- Document excerpt:

They were together on the banks of the Ganga in Rishikesh, performing a ritual aarti; they visited the Indian Military Academy (IMA) in Dehradun; they did the rounds of Asha Sadan, a home for abandoned and homeless children in Mumbai; they were the star attraction at a party hosted by Mukesh and Neeta Ambani for the Prince’s British Asian Trust; and then they headed off to Sri Lanka, where Charles was standing in for his mother, Queen Elizabeth, at the meetings of Commonwealth Heads of Government Meeting (CHOGM).

For us in India, the contrast to the way things had unfolded when Charles visited with his first wife, Diana, were too stark to miss. There was the famous kiss-that-wasn’t when Charles bent down to kiss Diana on the cheek as she handed him a polo trophy only to have her turn away, leaving him red-faced with embarrassment and fury. And who can forget that haunting image of the Princess posing forlorn and alone in front of that monument to eternal love, Agra’s Taj Mahal, while her husband busied himself with engagements in Delhi? They may have been joined together in what was billed as a fairy-tale wedding, but their strained expressions and public unhappiness made it clear that they were rapidly building up to a nightmare divorce.

Who could have predicted then that Charles would one day be back with a new wife, Camilla – then widely reviled as the mistress who had been the third person in the Wales marriage and had, in the Princess’ memorable phrase, made it a ‘bit crowded’ – the memories of the Diana years finally exorcised? Gone was the miserable git who looked perennially pensive and glum. In his place, was a man finally happy in his own skin, who had found the contentment and peace he had always been looking for in his second go-around.

I know that this is an unfashionable view, but I have long believed that the saga of Charles and Camilla is the love story of our times. Theirs is the commitment that has stood the test of time, taking on vicious attacks in the media and the derision and anger of the British public to emerge bloodied but unbowed. And you only have to look at the relaxed body language of the Prince and see how he lights up in the presence of his ‘darling wife’, to know that he is finally in the kind of supportive and loving relationship that he always craved.

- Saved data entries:

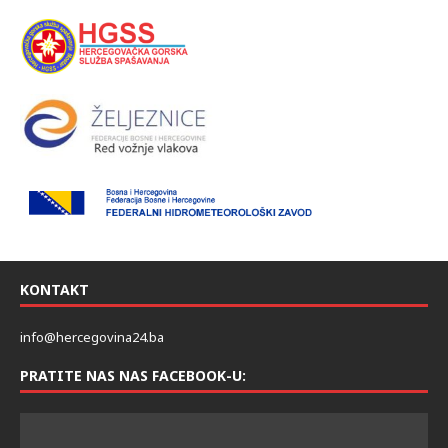
KONTAKT
info@hercegovina24.ba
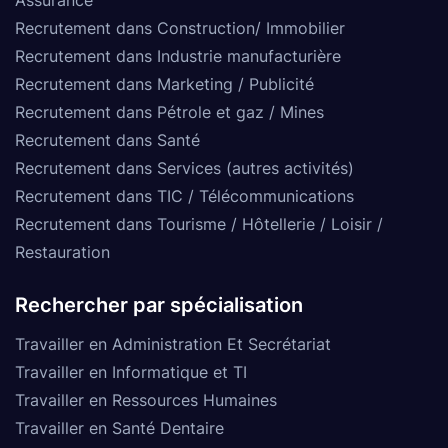
Recrutement dans Construction/ Immobilier
Recrutement dans Industrie manufacturière
Recrutement dans Marketing / Publicité
Recrutement dans Pétrole et gaz / Mines
Recrutement dans Santé
Recrutement dans Services (autres activités)
Recrutement dans TIC / Télécommunications
Recrutement dans Tourisme / Hôtellerie / Loisir /
Restauration
Rechercher par spécialisation
Travailler en Administration Et Secrétariat
Travailler en Informatique et TI
Travailler en Ressources Humaines
Travailler en Santé Dentaire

- Exercise requirements:
a – Using the passage about Charles and Camilla, answer these:
(i) What is Asha Sadan, the place they visited in Mumbai?
(ii) What did Diana do when Charles bent down to kiss her on the cheek as she handed him a polo trophy?
(iii) What does the writer believe the saga of Charles and Camilla is?
b – In the records, substitute "Offres en" for "Recrutement dans" between the line holding "Recrutement dans Construction/ Immobilier" and the line holding "Travailler en Informatique et TI", inclusive, and give only those lines.
The records bear no relation to the passage about Charles and Camilla.

- Answer list:
a –
(i) A home for abandoned and homeless children.
(ii) She turned away.
(iii) The love story of our times.

b –
Offres en Construction/ Immobilier
Offres en Industrie manufacturière
Offres en Marketing / Publicité
Offres en Pétrole et gaz / Mines
Offres en Santé
Offres en Services (autres activités)
Offres en TIC / Télécommunications
Offres en Tourisme / Hôtellerie / Loisir /
Restauration
Rechercher par spécialisation
Travailler en Administration Et Secrétariat
Travailler en Informatique et TI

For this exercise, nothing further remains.